CourtroomEnsuring that all accused persons have a fair trial, and obtaining the most accurate and complete testimony from witnesses, are critical to the quality of justice delivered by the courts.

Testifying can be difficult for adults, let alone children. Indeed concerns have been raised in New Zealand about the treatment of child witnesses since at least the 1960s.

The purpose of this study is to see how far we have come today in addressing the concerns since then, and the extent to which measures adopted to ameliorate conditions for children—while protecting accused adults—have achieved their aims.

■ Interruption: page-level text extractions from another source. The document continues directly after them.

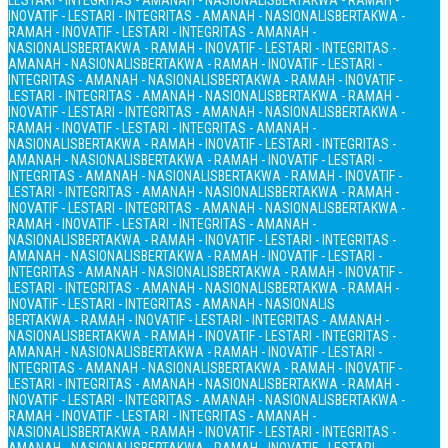
LESTARI - INTEGRITAS - AMANAH - NASIONALIS
BERTAKWA - RAMAH -
INOVATIF - LESTARI - INTEGRITAS - AMANAH - NASIONALIS
BERTAKWA -
RAMAH - INOVATIF - LESTARI - INTEGRITAS - AMANAH -
NASIONALIS
BERTAKWA - RAMAH - INOVATIF - LESTARI - INTEGRITAS -
AMANAH - NASIONALIS
BERTAKWA - RAMAH - INOVATIF - LESTARI -
INTEGRITAS - AMANAH - NASIONALIS
BERTAKWA - RAMAH - INOVATIF -
LESTARI - INTEGRITAS - AMANAH - NASIONALIS
BERTAKWA - RAMAH -
INOVATIF - LESTARI - INTEGRITAS - AMANAH - NASIONALIS
BERTAKWA -
RAMAH - INOVATIF - LESTARI - INTEGRITAS - AMANAH -
NASIONALIS
BERTAKWA - RAMAH - INOVATIF - LESTARI - INTEGRITAS -
AMANAH - NASIONALIS
BERTAKWA - RAMAH - INOVATIF - LESTARI -
INTEGRITAS - AMANAH - NASIONALIS
BERTAKWA - RAMAH - INOVATIF -
LESTARI - INTEGRITAS - AMANAH - NASIONALIS
BERTAKWA - RAMAH -
INOVATIF - LESTARI - INTEGRITAS - AMANAH - NASIONALIS
BERTAKWA -
RAMAH - INOVATIF - LESTARI - INTEGRITAS - AMANAH -
NASIONALIS
BERTAKWA - RAMAH - INOVATIF - LESTARI - INTEGRITAS -
AMANAH - NASIONALIS
BERTAKWA - RAMAH - INOVATIF - LESTARI -
INTEGRITAS - AMANAH - NASIONALIS
BERTAKWA - RAMAH - INOVATIF -
LESTARI - INTEGRITAS - AMANAH - NASIONALIS
BERTAKWA - RAMAH -
INOVATIF - LESTARI - INTEGRITAS - AMANAH - NASIONALIS
BERTAKWA - RAMAH - INOVATIF - LESTARI - INTEGRITAS - AMANAH -
NASIONALIS
BERTAKWA - RAMAH - INOVATIF - LESTARI - INTEGRITAS -
AMANAH - NASIONALIS
BERTAKWA - RAMAH - INOVATIF - LESTARI -
INTEGRITAS - AMANAH - NASIONALIS
BERTAKWA - RAMAH - INOVATIF -
LESTARI - INTEGRITAS - AMANAH - NASIONALIS
BERTAKWA - RAMAH -
INOVATIF - LESTARI - INTEGRITAS - AMANAH - NASIONALIS
BERTAKWA -
RAMAH - INOVATIF - LESTARI - INTEGRITAS - AMANAH -
NASIONALIS
BERTAKWA - RAMAH - INOVATIF - LESTARI - INTEGRITAS -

The study focuses on children aged 17 years and under who have given evidence as witnesses for the prosecution in criminal proceedings, whether as complainants or witnesses. Data was collected throughout 2008 and 2009 on children involved in trials set down for the District Courts at Auckland, Manukau, Wellington and Christchurch and in the High Courts at Auckland, Wellington and Christchurch.
The report has found inconsistent implementation of  existing law and policy in relation to children and some regional variation in practices. It also identifies alternative processes that work well in other jurisdictions for facilitating children's participation in criminal proceedings which could be adapted to the New Zealand context and recommends systematic monitoring of the status of child witnesses in the system which will enable effective ongoing evaluation of any improved or new measures.

The research was an independent, non-commissioned report funded by the New Zealand Law Foundation with further contributions from the Ministry of Social Development, Ministry of Justice and the New Zealand Police.

The report prepared by the Institute of Public Policy, was outlined by co-authors Dr Kirsten Hanna (Principal Researcher, Senior Research Officer IPP), Dr Emma Davies (Programme Director Social Development, IPP) and Dr Emily Henderson at symposium held as part of the LexisNexis Child Law Conference in Auckland on 22 April 2010. The Children's Commissioner Dr John Angus officially launched the report at 5.30pm.